INFERNI…
In quel tempo, Giovanni proclamava: «Viene dopo di me colui che è più forte di me: io non sono degno di chinarmi per slegare i lacci dei suoi sandali. Io vi ho battezzato con acqua, ma egli vi battezzerà in Spirito Santo».
Ed ecco, in quei giorni, Gesù venne da Nàzaret di Galilea e fu battezzato nel Giordano da Giovanni. E, subito, uscendo dall’acqua, vide squarciarsi i cieli e lo Spirito discendere verso di lui come una colomba.

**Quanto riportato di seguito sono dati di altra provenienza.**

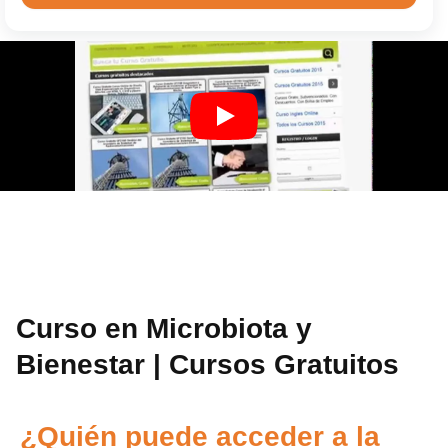
Curso en Microbiota y
Bienestar | Cursos Gratuitos
¿Quién puede acceder a la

E venne una voce dal cielo: «Tu sei il Figlio mio, l’amato: in te ho posto il mio compiacimento».
Stamattina leggevo questa bella citazione tratta dal libro LE CITTÁ INVISIBILI di Italo Calvino: “L’inferno dei viventi non è qualcosa che sarà; se ce n’è uno, è quello che è già qui, l’inferno che abitiamo tutti i giorni, che formiamo stando insieme. Due modi ci sono per non soffrirne. Il primo riesce facile a molti: accettare l’inferno e diventarne parte fino al punto di non vederlo più. Il secondo è rischioso ed esige attenzione e apprendimento continui: cercare e saper riconoscere chi e cosa, in mezzo all’inferno, non è inferno, e farlo durare, e dargli spazio”.

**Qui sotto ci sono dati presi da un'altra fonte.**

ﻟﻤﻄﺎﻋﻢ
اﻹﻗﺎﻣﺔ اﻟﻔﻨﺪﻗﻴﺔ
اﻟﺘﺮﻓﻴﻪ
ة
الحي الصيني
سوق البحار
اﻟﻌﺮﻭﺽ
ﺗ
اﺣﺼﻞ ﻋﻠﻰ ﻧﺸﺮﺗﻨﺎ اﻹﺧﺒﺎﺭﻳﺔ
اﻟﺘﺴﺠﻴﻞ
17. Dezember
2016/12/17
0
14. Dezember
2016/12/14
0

Mi ha colpito perchè penso a quante volte – vivendo oggi la festa del Battesimo di Gesù – la celebrazione urgente di questo sacramento, soprattutto fino a qualche anno fa, veniva legata proprio alla paura dell’inferno. E magari bastava quel rito apotropaico e vagamente magico per deresponsabilizzarsi per sempre, tanto, al massimo, se l’avevi ricevuto, ma nella vita te ne dimenticavi, “ti facevi solo un po’ di purgatorio”.
Una concezione un po’ antievangelica, a dire il vero, perchè il senso del Battesimo non è tanto quello di avere paura di finire all’inferno, ma di “mettersi in fila” con Gesù non arrestati dalla paura della morte, ma vivificati ed energizzati dal desiderio di vivere e portare vita, come Lui ci ha insegnato. Un modo umano. Un modo di chi sa “mettersi in fila con gli altri” e con chi ha bisogno. Un modo che appartiene a chi sente lo sguardo benedicente e benevolente di Dio su di sé. E questo, insieme! In una comunità che diventa parrocchiale perchè fa accadere questo desiderio di vita proprio “tra le case” e nelle case, le nostre. Siamo privilegiati perchè l’attenzione e l’apprendimento continui ci vengono forniti ogni volta che accogliamo la buona notizia del Vangelo, – da soli o in Chiesa – con il cuore vigile e accogliente.
Non so se D’Avenia avesse in mente questa frase quando ha scritto il suo romanzo CIÓ CHE INFERNO NON É, dove racconta la vita di don Puglisi, il quale, nell’inferno del Brancaccio cerca con tutte le sue forze di ridare vitalità e mentalità nuove a chi veniva soffocato dalle logiche della mafia. Uno splendido dono per ridare vita agli altri e dare la propria sino alla fine. Che meraviglia pensare così il Battesimo! Insieme, e con Gesù.